## Text
This was a pleasant surprise coming with the latest update to Final Cut Studio. I've played around with it a bit and have invented my own workflow for it that's fast, easy and efficient. So I thought I’d share.
NOTE: This process gets you out of the MPEG 2 GOP world, and unlike capturing with dedicated hardware, leaves your footage at 1440x1080 instead of bringing it to full raster.But, it still works great.
I am capturing from a Canon XH-A1, with which I nearly always shoot 30p. That way, even if the material is going into an SD timeline, fields don’t come into play.
This workflow assumes you want to capture a bunch of things off a tape. If you only need to grab one or two things, just cue up your tape and capture it.
This workflow also makes up for the lack of a full capture window when capturing multiple clips.
Make sure your camera or deck is properly set up for FireWire capture. In the case of my Canon, it must be set to HDV playback standard and plugged in and turned on before going to log and capture.
(You'll need an LCD monitor if you’re using a camera or a monitor hooked up if you’re using a deck, since capturing is going to lag way behind the camera or deck.)
You need not use a ProRes project setting to capture this way. What’s important is that you open up the audio/video settings and select HDV FireWire for control and HDV-Apple ProRes for your capture setting.
Cue up your tape to the place where you want to start capture. Go to File>log and capture and a little window will come up.

## Supplied material
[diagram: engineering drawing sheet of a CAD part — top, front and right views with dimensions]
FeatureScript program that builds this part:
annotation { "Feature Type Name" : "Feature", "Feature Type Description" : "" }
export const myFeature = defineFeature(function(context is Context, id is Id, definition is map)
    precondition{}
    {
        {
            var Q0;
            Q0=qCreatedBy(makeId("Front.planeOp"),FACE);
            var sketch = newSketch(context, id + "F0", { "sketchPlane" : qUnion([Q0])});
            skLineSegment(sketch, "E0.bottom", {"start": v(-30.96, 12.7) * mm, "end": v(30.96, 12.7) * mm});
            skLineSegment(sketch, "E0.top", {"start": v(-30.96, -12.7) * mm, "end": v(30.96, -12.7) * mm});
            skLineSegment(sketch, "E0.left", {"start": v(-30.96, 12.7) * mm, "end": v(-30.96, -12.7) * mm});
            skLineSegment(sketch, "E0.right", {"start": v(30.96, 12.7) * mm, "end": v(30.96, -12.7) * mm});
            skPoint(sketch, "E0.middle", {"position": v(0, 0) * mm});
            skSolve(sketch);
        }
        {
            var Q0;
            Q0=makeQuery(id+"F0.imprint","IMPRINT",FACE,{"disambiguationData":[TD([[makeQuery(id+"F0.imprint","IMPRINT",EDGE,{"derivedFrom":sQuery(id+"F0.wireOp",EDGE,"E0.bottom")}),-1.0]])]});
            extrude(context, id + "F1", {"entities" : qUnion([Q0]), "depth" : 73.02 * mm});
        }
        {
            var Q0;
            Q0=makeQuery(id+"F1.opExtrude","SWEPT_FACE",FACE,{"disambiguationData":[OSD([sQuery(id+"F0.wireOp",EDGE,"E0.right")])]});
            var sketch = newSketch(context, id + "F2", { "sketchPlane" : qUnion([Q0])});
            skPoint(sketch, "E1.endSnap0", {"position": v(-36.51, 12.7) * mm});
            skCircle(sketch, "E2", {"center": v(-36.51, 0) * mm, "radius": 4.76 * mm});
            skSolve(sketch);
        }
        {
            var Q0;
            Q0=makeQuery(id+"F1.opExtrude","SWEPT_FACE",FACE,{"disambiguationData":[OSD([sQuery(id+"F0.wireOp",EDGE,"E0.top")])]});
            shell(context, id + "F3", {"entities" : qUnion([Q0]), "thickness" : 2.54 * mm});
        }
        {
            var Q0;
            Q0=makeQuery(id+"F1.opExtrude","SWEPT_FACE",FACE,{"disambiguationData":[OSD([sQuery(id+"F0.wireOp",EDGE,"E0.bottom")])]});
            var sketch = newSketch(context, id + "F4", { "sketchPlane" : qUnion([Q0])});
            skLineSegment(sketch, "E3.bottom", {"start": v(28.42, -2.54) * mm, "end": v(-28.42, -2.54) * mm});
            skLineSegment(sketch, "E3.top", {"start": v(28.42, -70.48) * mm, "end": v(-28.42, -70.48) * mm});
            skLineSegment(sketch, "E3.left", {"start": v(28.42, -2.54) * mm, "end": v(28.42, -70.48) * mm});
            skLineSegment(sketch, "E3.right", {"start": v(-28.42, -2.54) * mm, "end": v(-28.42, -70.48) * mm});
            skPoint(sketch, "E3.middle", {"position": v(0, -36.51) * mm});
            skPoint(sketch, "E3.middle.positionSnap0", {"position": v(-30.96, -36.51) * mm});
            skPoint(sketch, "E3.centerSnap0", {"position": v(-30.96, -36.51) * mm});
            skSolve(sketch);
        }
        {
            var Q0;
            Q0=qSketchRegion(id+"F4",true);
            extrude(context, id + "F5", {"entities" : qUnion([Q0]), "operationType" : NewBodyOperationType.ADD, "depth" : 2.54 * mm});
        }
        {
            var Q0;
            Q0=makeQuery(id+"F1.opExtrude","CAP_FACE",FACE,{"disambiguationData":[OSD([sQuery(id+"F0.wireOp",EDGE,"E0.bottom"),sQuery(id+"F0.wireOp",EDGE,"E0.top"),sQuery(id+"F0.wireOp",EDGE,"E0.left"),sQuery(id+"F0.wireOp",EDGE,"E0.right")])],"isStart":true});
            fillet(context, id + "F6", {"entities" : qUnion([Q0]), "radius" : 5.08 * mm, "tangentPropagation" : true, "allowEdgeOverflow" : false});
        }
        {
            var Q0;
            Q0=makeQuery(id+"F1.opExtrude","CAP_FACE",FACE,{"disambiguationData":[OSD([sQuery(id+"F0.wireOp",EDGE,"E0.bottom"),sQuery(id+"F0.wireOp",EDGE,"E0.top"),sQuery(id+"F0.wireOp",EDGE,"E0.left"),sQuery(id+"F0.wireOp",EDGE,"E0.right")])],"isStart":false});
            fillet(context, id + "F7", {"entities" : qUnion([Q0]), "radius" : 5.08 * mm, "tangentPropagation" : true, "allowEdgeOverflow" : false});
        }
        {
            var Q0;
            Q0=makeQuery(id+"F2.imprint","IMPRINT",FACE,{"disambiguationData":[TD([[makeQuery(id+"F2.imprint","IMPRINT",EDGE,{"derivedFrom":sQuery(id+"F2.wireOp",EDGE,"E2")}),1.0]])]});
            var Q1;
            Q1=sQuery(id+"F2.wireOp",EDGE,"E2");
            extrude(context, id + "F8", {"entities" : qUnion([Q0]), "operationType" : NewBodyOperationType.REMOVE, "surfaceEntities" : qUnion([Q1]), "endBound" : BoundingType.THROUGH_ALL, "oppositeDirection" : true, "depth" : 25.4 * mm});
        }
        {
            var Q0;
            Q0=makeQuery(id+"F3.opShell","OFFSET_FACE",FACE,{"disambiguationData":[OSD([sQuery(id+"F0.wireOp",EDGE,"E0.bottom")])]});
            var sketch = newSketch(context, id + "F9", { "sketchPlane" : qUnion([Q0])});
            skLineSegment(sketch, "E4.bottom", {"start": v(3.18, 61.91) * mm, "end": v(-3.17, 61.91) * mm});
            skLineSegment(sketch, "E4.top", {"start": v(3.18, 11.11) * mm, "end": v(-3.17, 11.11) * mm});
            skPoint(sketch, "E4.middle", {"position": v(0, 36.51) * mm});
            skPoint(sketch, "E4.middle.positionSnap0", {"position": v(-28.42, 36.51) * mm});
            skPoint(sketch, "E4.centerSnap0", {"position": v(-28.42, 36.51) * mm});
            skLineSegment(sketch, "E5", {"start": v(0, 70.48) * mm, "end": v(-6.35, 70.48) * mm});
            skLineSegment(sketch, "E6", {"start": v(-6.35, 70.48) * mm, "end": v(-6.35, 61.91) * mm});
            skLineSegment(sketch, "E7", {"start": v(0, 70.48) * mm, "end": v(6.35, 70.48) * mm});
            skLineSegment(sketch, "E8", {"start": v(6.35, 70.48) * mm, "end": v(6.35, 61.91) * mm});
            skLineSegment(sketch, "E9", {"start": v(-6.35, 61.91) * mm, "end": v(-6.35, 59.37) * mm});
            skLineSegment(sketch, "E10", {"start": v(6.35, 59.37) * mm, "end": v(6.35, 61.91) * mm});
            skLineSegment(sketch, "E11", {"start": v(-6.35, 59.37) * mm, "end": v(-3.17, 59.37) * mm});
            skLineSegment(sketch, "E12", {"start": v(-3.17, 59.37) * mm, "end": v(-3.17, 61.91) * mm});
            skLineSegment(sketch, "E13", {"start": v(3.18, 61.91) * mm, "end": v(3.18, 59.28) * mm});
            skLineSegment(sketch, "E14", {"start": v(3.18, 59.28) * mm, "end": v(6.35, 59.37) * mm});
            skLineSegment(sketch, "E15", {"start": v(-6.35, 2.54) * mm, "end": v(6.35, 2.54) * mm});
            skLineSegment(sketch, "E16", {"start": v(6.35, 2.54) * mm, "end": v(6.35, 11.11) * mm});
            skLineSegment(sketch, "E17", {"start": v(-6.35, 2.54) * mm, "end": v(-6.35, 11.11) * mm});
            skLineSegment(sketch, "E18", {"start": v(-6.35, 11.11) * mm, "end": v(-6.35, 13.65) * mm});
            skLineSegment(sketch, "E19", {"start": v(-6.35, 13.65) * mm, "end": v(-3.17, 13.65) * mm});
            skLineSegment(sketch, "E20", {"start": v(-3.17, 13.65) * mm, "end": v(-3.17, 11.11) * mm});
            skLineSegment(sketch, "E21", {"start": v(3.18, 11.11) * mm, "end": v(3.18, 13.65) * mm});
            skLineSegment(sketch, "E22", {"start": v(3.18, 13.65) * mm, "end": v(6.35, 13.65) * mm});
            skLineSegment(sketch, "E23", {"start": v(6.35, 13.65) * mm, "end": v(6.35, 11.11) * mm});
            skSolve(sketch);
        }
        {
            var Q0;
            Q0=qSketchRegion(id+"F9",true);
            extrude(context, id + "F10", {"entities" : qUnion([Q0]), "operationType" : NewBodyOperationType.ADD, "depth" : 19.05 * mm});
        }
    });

## Things to do
#1 According to the HDV capture text, which capture setting should be chosen in the audio/video settings?
#2 Write the next part of the HDV capture text, starting after its last sentence.
None of this requires the records.

## Answers for this exercise
#1 HDV-Apple ProRes.

#2
Type in a general name for the material. In this case, I spent about 20 minutes shooting footage of a Mission South of Tucson, so I just called it that, and let it rip.
Shortly after capture starts, you will see an alert at the bottom of the window,
It will be around 30% or so behind the camera, but this is normal.
Organizing the results
Let it go until your material is done, at which point you can manually turn off the camera, and the capture window will continue doing its thing for a few minutes.
You will then see several clips in your browser, numbered consecutively.
FCP makes a new clip at every camera start/stop. Toss all the master clips from the browser.
Now open the capture scratch folder, and go through each clip in the finder and re-name or toss them. This only takes a couple of minutes. When done, drag your clips to the browser, and you’re done.
You now have beautiful ProRes 1080 clips with audio and timecode!